### WHAT NEEDS TO BE DONE
Could you print the full listing again, exactly as written?

### DATASET EXCERPTS
%%

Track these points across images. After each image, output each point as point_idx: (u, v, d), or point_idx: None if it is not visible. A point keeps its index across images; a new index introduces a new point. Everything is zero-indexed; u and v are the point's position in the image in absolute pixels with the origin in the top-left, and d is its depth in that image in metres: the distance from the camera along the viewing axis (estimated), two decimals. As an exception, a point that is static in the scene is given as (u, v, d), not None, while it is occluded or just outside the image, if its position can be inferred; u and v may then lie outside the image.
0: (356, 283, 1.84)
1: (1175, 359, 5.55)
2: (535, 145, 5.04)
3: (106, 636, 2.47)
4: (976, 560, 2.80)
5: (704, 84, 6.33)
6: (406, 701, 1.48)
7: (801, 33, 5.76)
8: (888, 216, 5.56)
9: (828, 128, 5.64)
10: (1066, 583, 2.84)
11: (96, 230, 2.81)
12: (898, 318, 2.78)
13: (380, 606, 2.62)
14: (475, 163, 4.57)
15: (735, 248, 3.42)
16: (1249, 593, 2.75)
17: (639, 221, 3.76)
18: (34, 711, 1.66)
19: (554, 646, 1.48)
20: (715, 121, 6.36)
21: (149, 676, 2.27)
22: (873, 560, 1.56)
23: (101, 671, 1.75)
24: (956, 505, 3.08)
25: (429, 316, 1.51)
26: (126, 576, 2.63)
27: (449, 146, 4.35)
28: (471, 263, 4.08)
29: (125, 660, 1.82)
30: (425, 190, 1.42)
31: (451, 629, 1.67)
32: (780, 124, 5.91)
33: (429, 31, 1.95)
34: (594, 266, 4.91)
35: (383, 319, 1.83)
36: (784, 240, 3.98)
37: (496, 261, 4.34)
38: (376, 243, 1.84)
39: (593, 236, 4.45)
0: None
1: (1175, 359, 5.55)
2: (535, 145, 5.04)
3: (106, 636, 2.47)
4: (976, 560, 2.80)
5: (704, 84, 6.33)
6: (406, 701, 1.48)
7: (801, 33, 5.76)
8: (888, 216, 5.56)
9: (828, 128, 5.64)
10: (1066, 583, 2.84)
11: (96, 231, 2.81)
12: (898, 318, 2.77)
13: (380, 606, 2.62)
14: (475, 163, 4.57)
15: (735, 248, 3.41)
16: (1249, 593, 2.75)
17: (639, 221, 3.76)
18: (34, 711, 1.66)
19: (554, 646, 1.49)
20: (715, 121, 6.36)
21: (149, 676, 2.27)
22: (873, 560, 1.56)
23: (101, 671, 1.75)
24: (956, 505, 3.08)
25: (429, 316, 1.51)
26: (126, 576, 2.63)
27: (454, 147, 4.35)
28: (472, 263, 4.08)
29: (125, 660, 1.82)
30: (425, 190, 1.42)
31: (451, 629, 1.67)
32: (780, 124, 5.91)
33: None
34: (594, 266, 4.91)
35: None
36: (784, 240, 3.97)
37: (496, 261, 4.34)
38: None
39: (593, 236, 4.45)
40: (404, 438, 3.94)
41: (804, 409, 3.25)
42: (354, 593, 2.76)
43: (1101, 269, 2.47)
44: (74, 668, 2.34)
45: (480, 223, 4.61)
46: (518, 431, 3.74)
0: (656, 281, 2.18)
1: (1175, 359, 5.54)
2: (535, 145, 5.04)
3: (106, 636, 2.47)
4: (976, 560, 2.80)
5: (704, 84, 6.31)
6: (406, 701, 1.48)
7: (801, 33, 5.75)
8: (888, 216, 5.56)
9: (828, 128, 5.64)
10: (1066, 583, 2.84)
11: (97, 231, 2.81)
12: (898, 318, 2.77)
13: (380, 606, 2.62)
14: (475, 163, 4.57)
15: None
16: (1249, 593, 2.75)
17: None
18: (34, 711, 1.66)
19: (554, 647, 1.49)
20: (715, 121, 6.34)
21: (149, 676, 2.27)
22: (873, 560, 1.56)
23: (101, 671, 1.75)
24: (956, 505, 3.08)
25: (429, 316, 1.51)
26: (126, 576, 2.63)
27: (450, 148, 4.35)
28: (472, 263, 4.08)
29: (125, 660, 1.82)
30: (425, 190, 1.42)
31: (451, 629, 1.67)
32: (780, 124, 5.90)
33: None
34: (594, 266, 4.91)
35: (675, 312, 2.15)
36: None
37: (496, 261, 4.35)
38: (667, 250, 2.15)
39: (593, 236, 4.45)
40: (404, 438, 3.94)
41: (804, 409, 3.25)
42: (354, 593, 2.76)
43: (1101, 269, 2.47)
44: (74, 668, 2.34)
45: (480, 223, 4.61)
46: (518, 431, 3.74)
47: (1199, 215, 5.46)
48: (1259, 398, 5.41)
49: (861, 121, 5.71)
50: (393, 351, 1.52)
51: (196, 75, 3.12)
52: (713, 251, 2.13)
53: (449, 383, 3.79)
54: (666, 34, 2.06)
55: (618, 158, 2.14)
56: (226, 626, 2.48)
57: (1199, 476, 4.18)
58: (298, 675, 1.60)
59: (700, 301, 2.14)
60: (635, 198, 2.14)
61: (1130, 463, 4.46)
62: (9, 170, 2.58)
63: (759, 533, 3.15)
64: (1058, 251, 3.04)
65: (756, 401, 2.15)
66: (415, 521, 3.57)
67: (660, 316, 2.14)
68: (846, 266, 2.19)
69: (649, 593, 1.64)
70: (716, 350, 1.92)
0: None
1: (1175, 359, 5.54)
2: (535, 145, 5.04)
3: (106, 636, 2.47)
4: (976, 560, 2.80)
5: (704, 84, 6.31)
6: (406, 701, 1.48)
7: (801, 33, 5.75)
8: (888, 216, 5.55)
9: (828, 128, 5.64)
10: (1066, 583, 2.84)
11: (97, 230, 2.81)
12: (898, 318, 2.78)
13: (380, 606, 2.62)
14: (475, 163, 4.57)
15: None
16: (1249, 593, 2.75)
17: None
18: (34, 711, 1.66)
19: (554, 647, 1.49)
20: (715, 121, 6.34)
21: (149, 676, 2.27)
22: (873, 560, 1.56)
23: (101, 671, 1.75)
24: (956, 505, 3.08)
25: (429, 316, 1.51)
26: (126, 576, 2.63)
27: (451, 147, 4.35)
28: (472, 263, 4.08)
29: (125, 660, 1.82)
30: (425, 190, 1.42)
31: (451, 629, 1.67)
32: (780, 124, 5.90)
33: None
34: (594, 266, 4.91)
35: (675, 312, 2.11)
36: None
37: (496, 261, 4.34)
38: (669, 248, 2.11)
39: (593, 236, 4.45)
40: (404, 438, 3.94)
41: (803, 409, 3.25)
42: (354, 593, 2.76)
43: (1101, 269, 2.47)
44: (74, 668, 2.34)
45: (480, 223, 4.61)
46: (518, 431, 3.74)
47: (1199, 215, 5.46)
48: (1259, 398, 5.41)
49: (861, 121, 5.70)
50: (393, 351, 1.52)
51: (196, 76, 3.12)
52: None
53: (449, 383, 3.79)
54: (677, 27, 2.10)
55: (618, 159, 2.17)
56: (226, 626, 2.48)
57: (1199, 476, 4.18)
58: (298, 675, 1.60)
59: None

%%

### SOLUTION BELOW
Track these points across images. After each image, output each point as point_idx: (u, v, d), or point_idx: None if it is not visible. A point keeps its index across images; a new index introduces a new point. Everything is zero-indexed; u and v are the point's position in the image in absolute pixels with the origin in the top-left, and d is its depth in that image in metres: the distance from the camera along the viewing axis (estimated), two decimals. As an exception, a point that is static in the scene is given as (u, v, d), not None, while it is occluded or just outside the image, if its position can be inferred; u and v may then lie outside the image.
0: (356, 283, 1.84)
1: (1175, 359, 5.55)
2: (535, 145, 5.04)
3: (106, 636, 2.47)
4: (976, 560, 2.80)
5: (704, 84, 6.33)
6: (406, 701, 1.48)
7: (801, 33, 5.76)
8: (888, 216, 5.56)
9: (828, 128, 5.64)
10: (1066, 583, 2.84)
11: (96, 230, 2.81)
12: (898, 318, 2.78)
13: (380, 606, 2.62)
14: (475, 163, 4.57)
15: (735, 248, 3.42)
16: (1249, 593, 2.75)
17: (639, 221, 3.76)
18: (34, 711, 1.66)
19: (554, 646, 1.48)
20: (715, 121, 6.36)
21: (149, 676, 2.27)
22: (873, 560, 1.56)
23: (101, 671, 1.75)
24: (956, 505, 3.08)
25: (429, 316, 1.51)
26: (126, 576, 2.63)
27: (449, 146, 4.35)
28: (471, 263, 4.08)
29: (125, 660, 1.82)
30: (425, 190, 1.42)
31: (451, 629, 1.67)
32: (780, 124, 5.91)
33: (429, 31, 1.95)
34: (594, 266, 4.91)
35: (383, 319, 1.83)
36: (784, 240, 3.98)
37: (496, 261, 4.34)
38: (376, 243, 1.84)
39: (593, 236, 4.45)
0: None
1: (1175, 359, 5.55)
2: (535, 145, 5.04)
3: (106, 636, 2.47)
4: (976, 560, 2.80)
5: (704, 84, 6.33)
6: (406, 701, 1.48)
7: (801, 33, 5.76)
8: (888, 216, 5.56)
9: (828, 128, 5.64)
10: (1066, 583, 2.84)
11: (96, 231, 2.81)
12: (898, 318, 2.77)
13: (380, 606, 2.62)
14: (475, 163, 4.57)
15: (735, 248, 3.41)
16: (1249, 593, 2.75)
17: (639, 221, 3.76)
18: (34, 711, 1.66)
19: (554, 646, 1.49)
20: (715, 121, 6.36)
21: (149, 676, 2.27)
22: (873, 560, 1.56)
23: (101, 671, 1.75)
24: (956, 505, 3.08)
25: (429, 316, 1.51)
26: (126, 576, 2.63)
27: (454, 147, 4.35)
28: (472, 263, 4.08)
29: (125, 660, 1.82)
30: (425, 190, 1.42)
31: (451, 629, 1.67)
32: (780, 124, 5.91)
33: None
34: (594, 266, 4.91)
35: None
36: (784, 240, 3.97)
37: (496, 261, 4.34)
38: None
39: (593, 236, 4.45)
40: (404, 438, 3.94)
41: (804, 409, 3.25)
42: (354, 593, 2.76)
43: (1101, 269, 2.47)
44: (74, 668, 2.34)
45: (480, 223, 4.61)
46: (518, 431, 3.74)
0: (656, 281, 2.18)
1: (1175, 359, 5.54)
2: (535, 145, 5.04)
3: (106, 636, 2.47)
4: (976, 560, 2.80)
5: (704, 84, 6.31)
6: (406, 701, 1.48)
7: (801, 33, 5.75)
8: (888, 216, 5.56)
9: (828, 128, 5.64)
10: (1066, 583, 2.84)
11: (97, 231, 2.81)
12: (898, 318, 2.77)
13: (380, 606, 2.62)
14: (475, 163, 4.57)
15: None
16: (1249, 593, 2.75)
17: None
18: (34, 711, 1.66)
19: (554, 647, 1.49)
20: (715, 121, 6.34)
21: (149, 676, 2.27)
22: (873, 560, 1.56)
23: (101, 671, 1.75)
24: (956, 505, 3.08)
25: (429, 316, 1.51)
26: (126, 576, 2.63)
27: (450, 148, 4.35)
28: (472, 263, 4.08)
29: (125, 660, 1.82)
30: (425, 190, 1.42)
31: (451, 629, 1.67)
32: (780, 124, 5.90)
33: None
34: (594, 266, 4.91)
35: (675, 312, 2.15)
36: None
37: (496, 261, 4.35)
38: (667, 250, 2.15)
39: (593, 236, 4.45)
40: (404, 438, 3.94)
41: (804, 409, 3.25)
42: (354, 593, 2.76)
43: (1101, 269, 2.47)
44: (74, 668, 2.34)
45: (480, 223, 4.61)
46: (518, 431, 3.74)
47: (1199, 215, 5.46)
48: (1259, 398, 5.41)
49: (861, 121, 5.71)
50: (393, 351, 1.52)
51: (196, 75, 3.12)
52: (713, 251, 2.13)
53: (449, 383, 3.79)
54: (666, 34, 2.06)
55: (618, 158, 2.14)
56: (226, 626, 2.48)
57: (1199, 476, 4.18)
58: (298, 675, 1.60)
59: (700, 301, 2.14)
60: (635, 198, 2.14)
61: (1130, 463, 4.46)
62: (9, 170, 2.58)
63: (759, 533, 3.15)
64: (1058, 251, 3.04)
65: (756, 401, 2.15)
66: (415, 521, 3.57)
67: (660, 316, 2.14)
68: (846, 266, 2.19)
69: (649, 593, 1.64)
70: (716, 350, 1.92)
0: None
1: (1175, 359, 5.54)
2: (535, 145, 5.04)
3: (106, 636, 2.47)
4: (976, 560, 2.80)
5: (704, 84, 6.31)
6: (406, 701, 1.48)
7: (801, 33, 5.75)
8: (888, 216, 5.55)
9: (828, 128, 5.64)
10: (1066, 583, 2.84)
11: (97, 230, 2.81)
12: (898, 318, 2.78)
13: (380, 606, 2.62)
14: (475, 163, 4.57)
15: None
16: (1249, 593, 2.75)
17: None
18: (34, 711, 1.66)
19: (554, 647, 1.49)
20: (715, 121, 6.34)
21: (149, 676, 2.27)
22: (873, 560, 1.56)
23: (101, 671, 1.75)
24: (956, 505, 3.08)
25: (429, 316, 1.51)
26: (126, 576, 2.63)
27: (451, 147, 4.35)
28: (472, 263, 4.08)
29: (125, 660, 1.82)
30: (425, 190, 1.42)
31: (451, 629, 1.67)
32: (780, 124, 5.90)
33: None
34: (594, 266, 4.91)
35: (675, 312, 2.11)
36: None
37: (496, 261, 4.34)
38: (669, 248, 2.11)
39: (593, 236, 4.45)
40: (404, 438, 3.94)
41: (803, 409, 3.25)
42: (354, 593, 2.76)
43: (1101, 269, 2.47)
44: (74, 668, 2.34)
45: (480, 223, 4.61)
46: (518, 431, 3.74)
47: (1199, 215, 5.46)
48: (1259, 398, 5.41)
49: (861, 121, 5.70)
50: (393, 351, 1.52)
51: (196, 76, 3.12)
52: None
53: (449, 383, 3.79)
54: (677, 27, 2.10)
55: (618, 159, 2.17)
56: (226, 626, 2.48)
57: (1199, 476, 4.18)
58: (298, 675, 1.60)
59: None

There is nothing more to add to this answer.